» **Records to use**
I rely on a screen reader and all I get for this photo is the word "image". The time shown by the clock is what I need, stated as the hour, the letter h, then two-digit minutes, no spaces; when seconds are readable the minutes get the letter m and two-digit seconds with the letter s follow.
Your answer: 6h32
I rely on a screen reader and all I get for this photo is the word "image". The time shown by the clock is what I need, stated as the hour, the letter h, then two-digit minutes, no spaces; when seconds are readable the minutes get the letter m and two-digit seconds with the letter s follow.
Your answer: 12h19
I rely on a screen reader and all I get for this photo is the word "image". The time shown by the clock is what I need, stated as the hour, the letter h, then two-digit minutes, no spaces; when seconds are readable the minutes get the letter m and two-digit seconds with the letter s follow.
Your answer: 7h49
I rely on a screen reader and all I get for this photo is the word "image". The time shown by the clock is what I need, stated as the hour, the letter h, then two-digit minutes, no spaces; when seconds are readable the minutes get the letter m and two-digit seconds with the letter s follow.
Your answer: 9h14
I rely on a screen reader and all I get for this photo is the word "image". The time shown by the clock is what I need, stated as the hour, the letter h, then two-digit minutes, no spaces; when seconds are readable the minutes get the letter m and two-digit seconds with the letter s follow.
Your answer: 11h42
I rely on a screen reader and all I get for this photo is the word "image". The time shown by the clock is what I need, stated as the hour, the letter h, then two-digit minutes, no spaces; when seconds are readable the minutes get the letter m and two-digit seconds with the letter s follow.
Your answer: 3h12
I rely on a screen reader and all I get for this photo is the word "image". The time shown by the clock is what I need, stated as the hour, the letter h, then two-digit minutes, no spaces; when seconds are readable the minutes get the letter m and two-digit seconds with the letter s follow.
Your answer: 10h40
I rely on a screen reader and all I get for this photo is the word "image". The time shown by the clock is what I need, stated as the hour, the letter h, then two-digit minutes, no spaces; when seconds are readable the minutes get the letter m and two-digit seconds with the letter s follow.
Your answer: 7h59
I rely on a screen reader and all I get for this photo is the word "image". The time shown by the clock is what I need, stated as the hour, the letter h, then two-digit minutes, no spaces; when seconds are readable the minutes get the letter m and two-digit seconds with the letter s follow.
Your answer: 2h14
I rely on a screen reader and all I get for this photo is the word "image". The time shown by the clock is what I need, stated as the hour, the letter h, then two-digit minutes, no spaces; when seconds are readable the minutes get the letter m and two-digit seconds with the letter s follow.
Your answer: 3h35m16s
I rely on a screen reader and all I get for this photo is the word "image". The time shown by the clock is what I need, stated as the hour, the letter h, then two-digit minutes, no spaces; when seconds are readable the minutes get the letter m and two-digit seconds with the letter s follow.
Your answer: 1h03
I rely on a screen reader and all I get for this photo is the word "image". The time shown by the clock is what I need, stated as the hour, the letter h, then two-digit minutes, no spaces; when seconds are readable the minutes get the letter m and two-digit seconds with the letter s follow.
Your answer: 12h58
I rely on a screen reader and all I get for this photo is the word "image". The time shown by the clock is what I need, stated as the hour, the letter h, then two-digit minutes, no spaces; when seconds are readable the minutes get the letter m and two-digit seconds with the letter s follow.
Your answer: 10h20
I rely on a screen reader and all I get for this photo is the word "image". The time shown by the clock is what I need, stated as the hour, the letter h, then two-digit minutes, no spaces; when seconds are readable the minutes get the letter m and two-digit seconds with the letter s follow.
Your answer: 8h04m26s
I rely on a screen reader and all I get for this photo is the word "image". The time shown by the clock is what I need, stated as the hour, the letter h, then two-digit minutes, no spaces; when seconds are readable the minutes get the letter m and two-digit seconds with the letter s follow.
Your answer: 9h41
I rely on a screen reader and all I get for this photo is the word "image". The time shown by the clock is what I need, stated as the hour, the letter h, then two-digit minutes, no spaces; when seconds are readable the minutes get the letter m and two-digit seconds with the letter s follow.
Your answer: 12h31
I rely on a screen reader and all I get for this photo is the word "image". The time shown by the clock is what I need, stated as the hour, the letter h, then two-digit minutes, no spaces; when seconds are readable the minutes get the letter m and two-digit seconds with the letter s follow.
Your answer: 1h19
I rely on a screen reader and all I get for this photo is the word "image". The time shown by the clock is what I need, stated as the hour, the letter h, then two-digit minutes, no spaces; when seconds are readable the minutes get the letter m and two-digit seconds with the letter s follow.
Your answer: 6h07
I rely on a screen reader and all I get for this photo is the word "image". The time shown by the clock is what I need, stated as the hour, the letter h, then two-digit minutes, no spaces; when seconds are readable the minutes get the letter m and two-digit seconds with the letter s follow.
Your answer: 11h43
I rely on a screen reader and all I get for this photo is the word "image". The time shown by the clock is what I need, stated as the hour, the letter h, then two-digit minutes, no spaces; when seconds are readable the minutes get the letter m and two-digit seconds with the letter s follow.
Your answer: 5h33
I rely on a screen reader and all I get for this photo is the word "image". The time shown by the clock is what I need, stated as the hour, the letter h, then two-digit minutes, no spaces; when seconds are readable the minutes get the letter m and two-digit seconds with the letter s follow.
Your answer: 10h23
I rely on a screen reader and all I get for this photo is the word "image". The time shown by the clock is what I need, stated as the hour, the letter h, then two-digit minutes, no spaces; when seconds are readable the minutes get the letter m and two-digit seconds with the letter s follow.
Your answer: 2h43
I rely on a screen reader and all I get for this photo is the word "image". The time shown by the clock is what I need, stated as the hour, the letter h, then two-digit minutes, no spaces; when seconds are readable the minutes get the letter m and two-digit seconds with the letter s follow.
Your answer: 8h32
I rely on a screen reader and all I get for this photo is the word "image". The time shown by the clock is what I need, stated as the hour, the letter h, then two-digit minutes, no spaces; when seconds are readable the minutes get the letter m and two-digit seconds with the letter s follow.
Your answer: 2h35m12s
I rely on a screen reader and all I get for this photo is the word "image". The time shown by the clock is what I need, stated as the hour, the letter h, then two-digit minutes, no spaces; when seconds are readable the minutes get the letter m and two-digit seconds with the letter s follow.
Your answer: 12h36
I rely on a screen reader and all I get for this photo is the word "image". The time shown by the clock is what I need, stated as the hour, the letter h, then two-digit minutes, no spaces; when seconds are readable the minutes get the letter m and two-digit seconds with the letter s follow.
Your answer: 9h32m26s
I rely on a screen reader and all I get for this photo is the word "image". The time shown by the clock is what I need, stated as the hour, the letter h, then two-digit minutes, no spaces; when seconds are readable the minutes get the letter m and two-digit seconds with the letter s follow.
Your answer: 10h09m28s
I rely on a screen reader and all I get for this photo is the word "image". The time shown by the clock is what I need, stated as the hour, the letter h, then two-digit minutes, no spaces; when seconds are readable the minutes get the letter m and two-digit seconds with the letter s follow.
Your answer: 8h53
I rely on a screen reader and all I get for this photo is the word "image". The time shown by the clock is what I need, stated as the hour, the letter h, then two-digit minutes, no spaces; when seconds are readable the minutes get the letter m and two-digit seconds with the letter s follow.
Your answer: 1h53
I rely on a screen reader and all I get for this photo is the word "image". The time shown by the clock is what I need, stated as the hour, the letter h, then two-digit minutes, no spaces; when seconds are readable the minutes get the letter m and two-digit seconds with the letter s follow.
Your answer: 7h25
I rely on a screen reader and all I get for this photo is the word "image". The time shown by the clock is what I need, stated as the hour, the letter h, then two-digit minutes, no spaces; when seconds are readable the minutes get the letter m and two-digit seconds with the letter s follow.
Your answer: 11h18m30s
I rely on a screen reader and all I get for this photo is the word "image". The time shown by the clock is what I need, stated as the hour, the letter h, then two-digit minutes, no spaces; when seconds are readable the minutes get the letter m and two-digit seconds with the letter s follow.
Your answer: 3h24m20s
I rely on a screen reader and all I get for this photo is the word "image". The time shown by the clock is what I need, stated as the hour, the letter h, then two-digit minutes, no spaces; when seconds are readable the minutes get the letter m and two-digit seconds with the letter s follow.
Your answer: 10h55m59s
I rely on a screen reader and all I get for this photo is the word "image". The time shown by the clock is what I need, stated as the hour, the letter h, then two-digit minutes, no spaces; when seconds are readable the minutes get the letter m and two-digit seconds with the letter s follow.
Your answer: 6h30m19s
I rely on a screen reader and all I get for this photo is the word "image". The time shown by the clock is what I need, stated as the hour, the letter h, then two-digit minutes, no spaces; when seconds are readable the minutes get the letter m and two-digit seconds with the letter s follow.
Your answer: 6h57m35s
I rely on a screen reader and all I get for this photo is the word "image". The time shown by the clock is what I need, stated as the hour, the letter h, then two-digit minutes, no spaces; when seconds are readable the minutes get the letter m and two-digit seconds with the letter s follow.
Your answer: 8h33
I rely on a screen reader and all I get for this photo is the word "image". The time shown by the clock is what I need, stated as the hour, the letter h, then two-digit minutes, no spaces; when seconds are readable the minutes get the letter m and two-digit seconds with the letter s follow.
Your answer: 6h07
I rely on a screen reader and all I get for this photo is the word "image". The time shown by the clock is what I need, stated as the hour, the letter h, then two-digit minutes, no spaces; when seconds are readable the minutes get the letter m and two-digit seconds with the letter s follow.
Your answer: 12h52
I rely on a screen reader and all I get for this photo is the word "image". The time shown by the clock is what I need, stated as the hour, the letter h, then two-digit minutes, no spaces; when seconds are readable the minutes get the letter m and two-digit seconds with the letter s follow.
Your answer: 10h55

» **Request**
Revise the records from their start through the line that contains "Your answer: 6h32", both included: replace "screen reader" with "braille display" and leave everything else unchanged.

» **Output for this task**
I rely on a braille display and all I get for this photo is the word "image". The time shown by the clock is what I need, stated as the hour, the letter h, then two-digit minutes, no spaces; when seconds are readable the minutes get the letter m and two-digit seconds with the letter s follow.
Your answer: 6h32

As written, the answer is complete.